━━ GIVEN RECORDS ━━

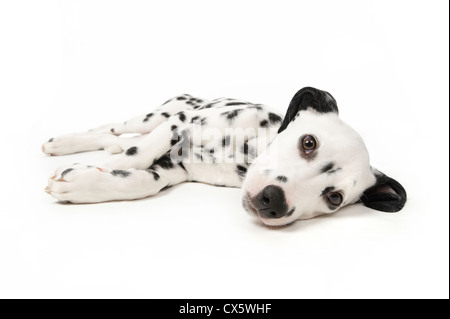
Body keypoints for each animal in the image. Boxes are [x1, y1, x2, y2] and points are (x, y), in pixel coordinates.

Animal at [44, 87, 406, 228]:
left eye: (334, 198)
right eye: (308, 143)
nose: (273, 202)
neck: (243, 153)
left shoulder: (172, 169)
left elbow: (138, 182)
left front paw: (83, 183)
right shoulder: (182, 124)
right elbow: (139, 153)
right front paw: (91, 168)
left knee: (116, 138)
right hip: (155, 116)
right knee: (113, 128)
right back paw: (62, 143)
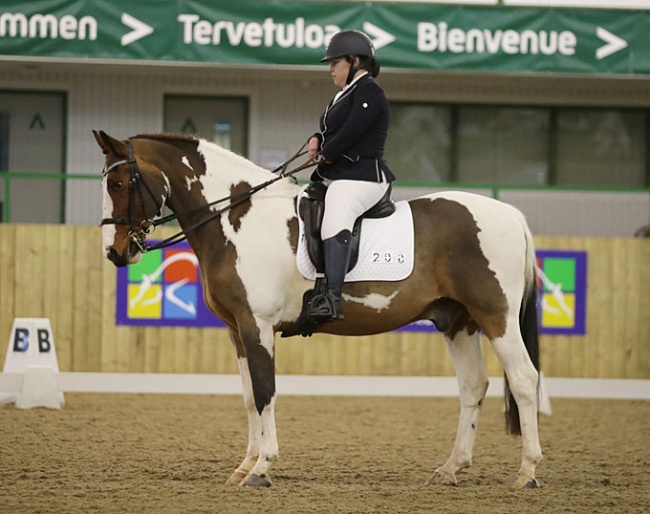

━━━

▸ **ABOUT THIS TASK**:
Within the records above, each line containing "left" is to be returned.

▸ **ANSWER SPACE**:
left eye: (334, 198)
left shoulder: (172, 169)
left elbow: (138, 182)
left front paw: (83, 183)
left knee: (116, 138)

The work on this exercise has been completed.